The researcher team has also found that they could “fine tune the patch” to attain blood glucose levels within an acceptable range. As a result, they are hopeful that, in the future, the patch could be adjusted to each individual patient’s system (including, among other things, weight and insulin sensitivity), and the duration of the patch’s effectiveness could be extended to several days.

My questions are as follows:

  • How exactly will the patch be personalized to meet the biological needs of each user? How will patients manage and regulate this from patch to patch?

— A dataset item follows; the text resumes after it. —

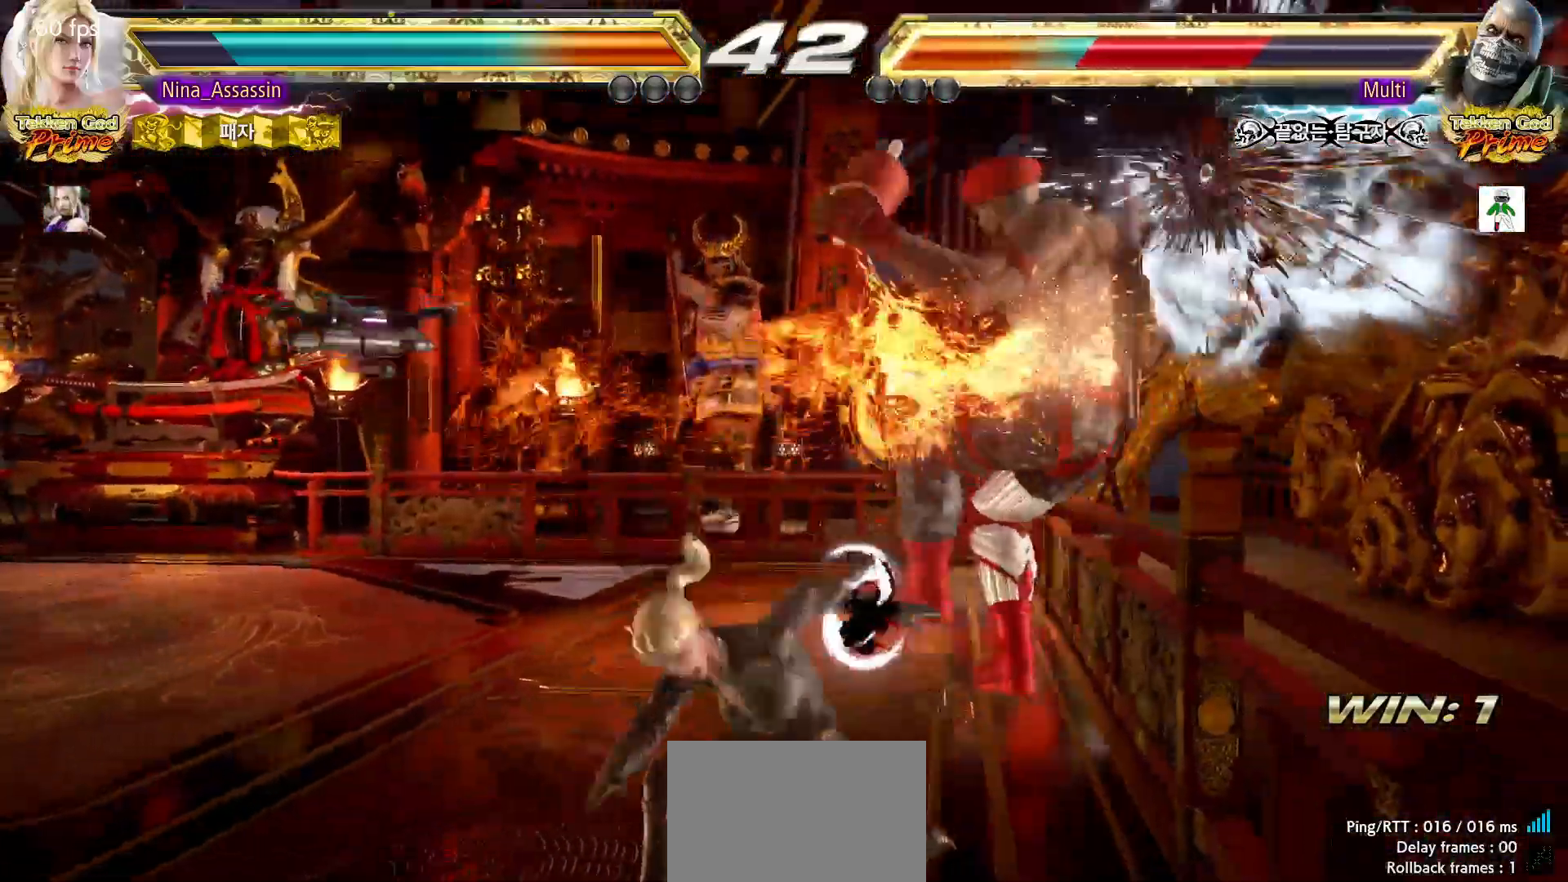
{"buttons": [], "left_stick": "center"}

Is the goal to calibrate a single patch for the user or a series of patches as the user’s needs and environment changes?
  • Can the patches be customized and fabricated using today’s commercial 3D printing technology?
  • Will blood glucose levels still need to be checked regularly using current methods in order to assess and align the patch’s effectiveness and accuracy?
  • Can the patch’s data on blood glucose levels and insulin dosages be uploaded onto mobile devices in order to be monitored by the patient’s health professionals and family members?
  • Might the patch be used in conjunction with or even integrated into the Apple Watch as a medical app?
  • Can other medications that a person with diabetes is taking also be administered, monitored and regulated with the patch, perhaps making it even “smarter”?

5 thoughts on “Medical Researchers are Developing a “Smart Insulin Patch”

  1. Thank you for the great post, Alan! I love how you integrate all these articles and put forward these interesting questions! Like you, I find this topic of smart insulin patch very intriguing. It looks very promising as a closed loop system to solve the “test and inject multiple times a day” problem. It is an alternative to the mechanical closed loop system that connects a CGM with a pump and using data from CGM to determine insulin administration from the pump. At first glance, this patch not only has more advantage compared to traditional testing and injection methods, but is also better than the other closed loop systems.

    First, the patch does not seem to involve external connections. The patch is all. There is no tube for pumps or CGM, no sensor, no bump, no devices. All the patient would feel is the adhesives. This feature not only solves the issue of esthetics, but can also address many people’s concern about displace of the tubes during exercise and sleeping.

    Second, it forms a closed loop. Similar to the now developing artificial pancreas, the needles on the patch can sense gluconic acid in the skin and administer insulin in a similar way that beta cells do. This closed loop can potentially allow people with any health condition to live with diabetes hands free for as long as the patch works. This is perhaps what the UNC article refers to as personalizing.
    Third, no additional equipment or software is necessary to form a closed loop. In contrast, the current workaround connecting a CGM and a pump requires a smart phone app to work.

    Fourth, the patch can reduce discomfort from traditional injections and testing because of how small the needles are. This characteristic can potentially help people with a fear of needles or find it uncomfortable to manage diabetes in public.

    This list goes on. However, on a second thought, the patch may still have some issues that the current CGM has. For example, it tests gluconic acid levels and based on it injects insulin. Although for many people gluconic levels give accurate blood sugar readings, some people have complained that it is inaccurate. If this is the case, because the patch shows no readings, it would be harder for people to identify a dangerous high or low fast enough. Also, people with allergic reactions to adhesives may still experience the same problem.

    Nevertheless, it is encouraging to see the development of the smart insulin patch and the rapid advancement of diabetes management technology. Perhaps these new technologies can pave the way to a real cure.